Runs up to profile.max_iterations times.

Each iteration:
  1. Check stop_event → yield StreamStopped if set
  2. Build context: _build_context() injects iteration budget and goal anchor (if due)
  3. Check anti-stall: if stalled, append warning message to context
  4. Inject queued adaptive re-plan message (if a step failed last iteration)
  5. llm.stream_complete(context, tool_schemas)
     → ThinkingDelta/ThinkingEnd events during reasoning
     → TextDelta events during text generation
  6a. No tool calls → save session, yield StreamEnd, run workers, return
  6b. Tool calls → execute each, yield ToolEvent, append results to context
  7. Update anti-stall counters, detect newly-failed todo steps
  8. Check if profile switched → reload profile + tools

Sub-agent event forwarding

When spawn_agent runs a subagent, its events arrive through current_event_sink. The parent drains the queue in real time, yielding subagent events marked with is_subagent=True.

Cooperative stop

Stop is signalled via current_stop_event (an asyncio.Event). Checked before each LLM call, during streaming, and after tool execution. Never use task.cancel() — it corrupts WebSocket state.


Workers

Run sequentially after StreamEnd. Currently: CompressionWorker.

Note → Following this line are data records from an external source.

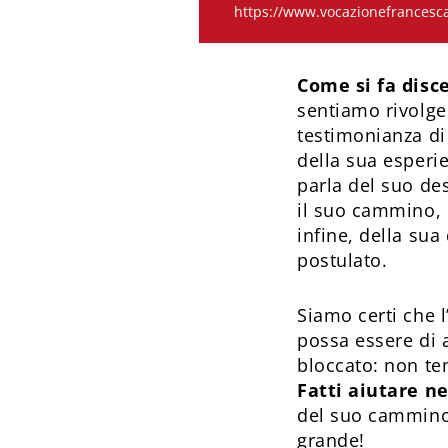
https://www.vocazionefrancesc
Come si fa dis
sentiamo rivolger
testimonianza di
della sua esperi
parla del suo des
il suo cammino, 
infine, della sua
postulato.
Siamo certi che l
possa essere di a
bloccato: non t
Fatti aiutare 
del suo cammino, 
grande!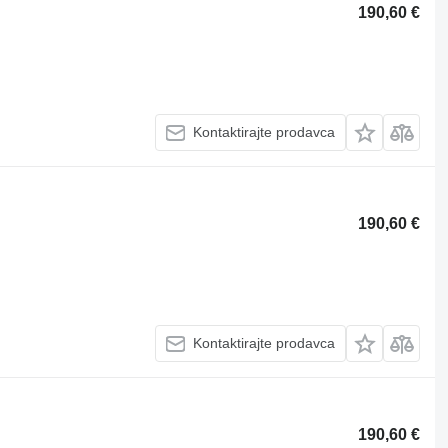
190,60 €
Kontaktirajte prodavca
190,60 €
Kontaktirajte prodavca
190,60 €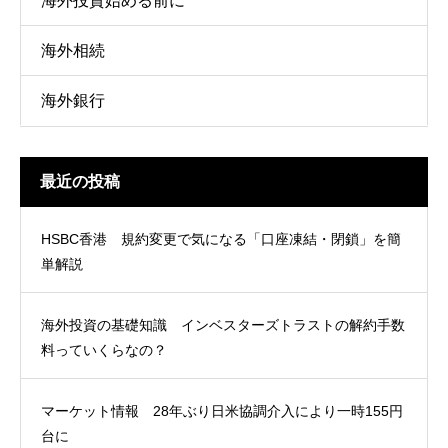
海外投資始める前に
海外相続
海外銀行
最近の投稿
HSBC香港 規約変更で気になる「口座凍結・閉鎖」を簡
単解説
海外投資の基礎知識 インベスターズトラストの解約手数
料っていくらなの？
マーケット情報 28年ぶり日米協調介入により一時155円
台に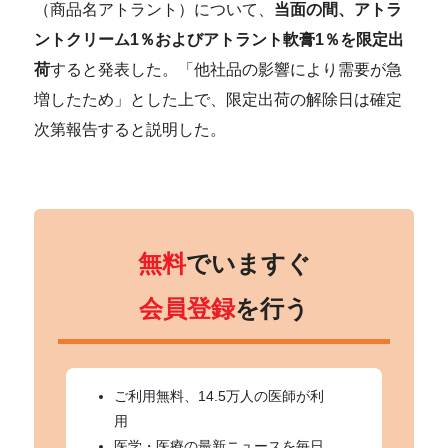
（商品名アトラント）について、
当面の間、
アトラ
ントクリーム1％およびアトラント軟膏1％を限定出
荷
すると発表した。「他社品の影響により需要が急
増したため」とした上で、限定出荷の解除日は確定
次第報告すると説明した。
無料
でいますぐ
会員登録
を行う
ご利用無料、14.5万人の医師が利
用
医学・医療の最新ニュースを毎日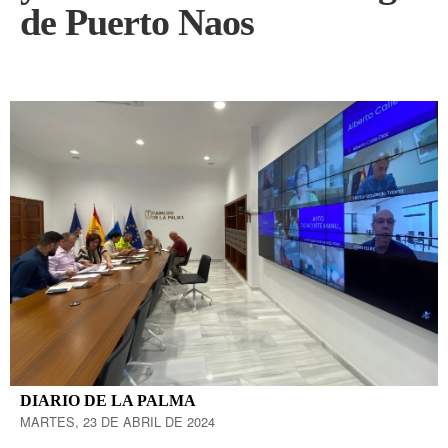
de Puerto Naos
DIARIO DE LA PALMA
MARTES, 23 DE ABRIL DE 2024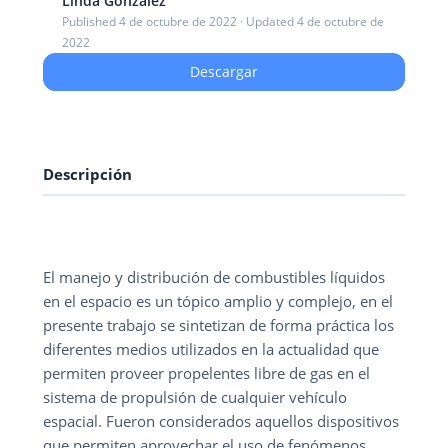
Linda Gonzalez
Published 4 de octubre de 2022 · Updated 4 de octubre de
2022
Descargar
Descripción
El manejo y distribución de combustibles líquidos
en el espacio es un tópico amplio y complejo, en el
presente trabajo se sintetizan de forma práctica los
diferentes medios utilizados en la actualidad que
permiten proveer propelentes libre de gas en el
sistema de propulsión de cualquier vehículo
espacial. Fueron considerados aquellos dispositivos
que permiten aprovechar el uso de fenómenos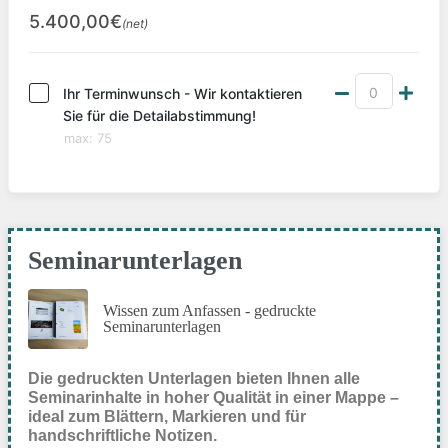
5.400,00€
(net)
Ihr Terminwunsch - Wir kontaktieren
Sie für die Detailabstimmung!
max
:
75
Seminarunterlagen
Wissen zum Anfassen - gedruckte
Seminarunterlagen
Die gedruckten Unterlagen bieten Ihnen alle
Seminarinhalte in hoher Qualität in einer Mappe –
ideal zum Blättern, Markieren und für
handschriftliche Notizen.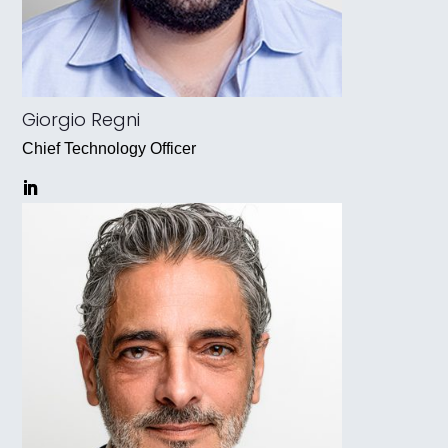
Giorgio Regni
Chief Technology Officer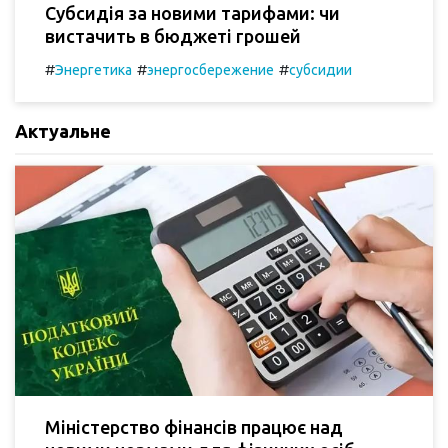
Субсидія за новими тарифами: чи
вистачить в бюджеті грошей
#
#
#
Энергетика
энергосбережение
субсидии
Актуальне
Міністерство фінансів працює над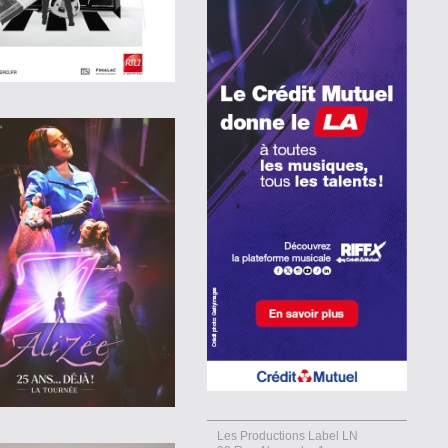
Les Productions Label LN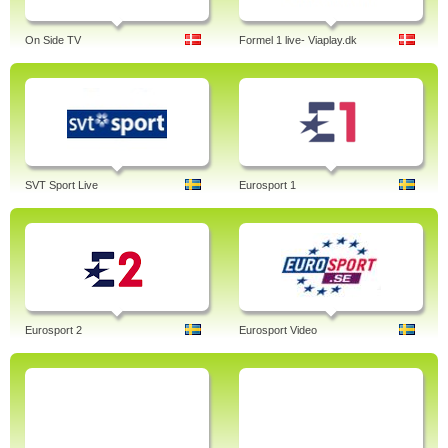
On Side TV
Formel 1 live- Viaplay.dk
SVT Sport Live
Eurosport 1
Eurosport 2
Eurosport Video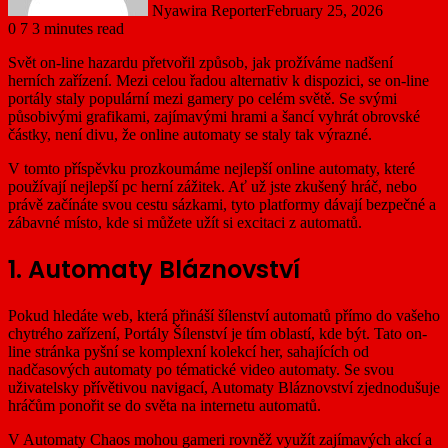
Nyawira Reporter
February 25, 2026
0
7
3 minutes read
Svět on-line hazardu přetvořil způsob, jak prožíváme nadšení
herních zařízení. Mezi celou řadou alternativ k dispozici, se on-line
portály staly populární mezi gamery po celém světě. Se svými
působivými grafikami, zajímavými hrami a šancí vyhrát obrovské
částky, není divu, že online automaty se staly tak výrazné.
V tomto příspěvku prozkoumáme nejlepší online automaty, které
používají nejlepší pc herní zážitek. Ať už jste zkušený hráč, nebo
právě začínáte svou cestu sázkami, tyto platformy dávají bezpečné a
zábavné místo, kde si můžete užít si excitaci z automatů.
1. Automaty Bláznovství
Pokud hledáte web, která přináší šílenství automatů přímo do vašeho
chytrého zařízení, Portály Šílenství je tím oblastí, kde být. Tato on-
line stránka pyšní se komplexní kolekcí her, sahajících od
nadčasových automaty po tématické video automaty. Se svou
uživatelsky přívětivou navigací, Automaty Bláznovství zjednodušuje
hráčům ponořit se do světa na internetu automatů.
V Automaty Chaos mohou gameri rovněž využít zajímavých akcí a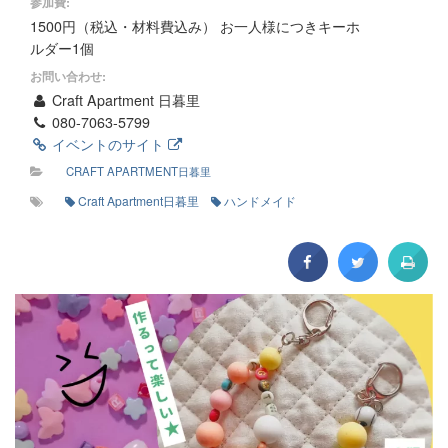
参加費:
1500円（税込・材料費込み） お一人様につきキーホ
ルダー1個
お問い合わせ:
Craft Apartment 日暮里
080-7063-5799
イベントのサイト
CRAFT APARTMENT日暮里
Craft Apartment日暮里
ハンドメイド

Pre-turn compression also runs at the start of run_stream() if session.context_token_count exceeds the threshold. See sessions.md.


System prompt construction (_build_context)

Every LLM call receives:

  1. System message: persona + "---" + profile.system_prompt (injected fresh, never stored).
  2. Optional memory message: "## What I remember about the user\n...".
  3. session.context messages (system messages stripped to avoid duplication).

Profile switches and persona changes take effect immediately.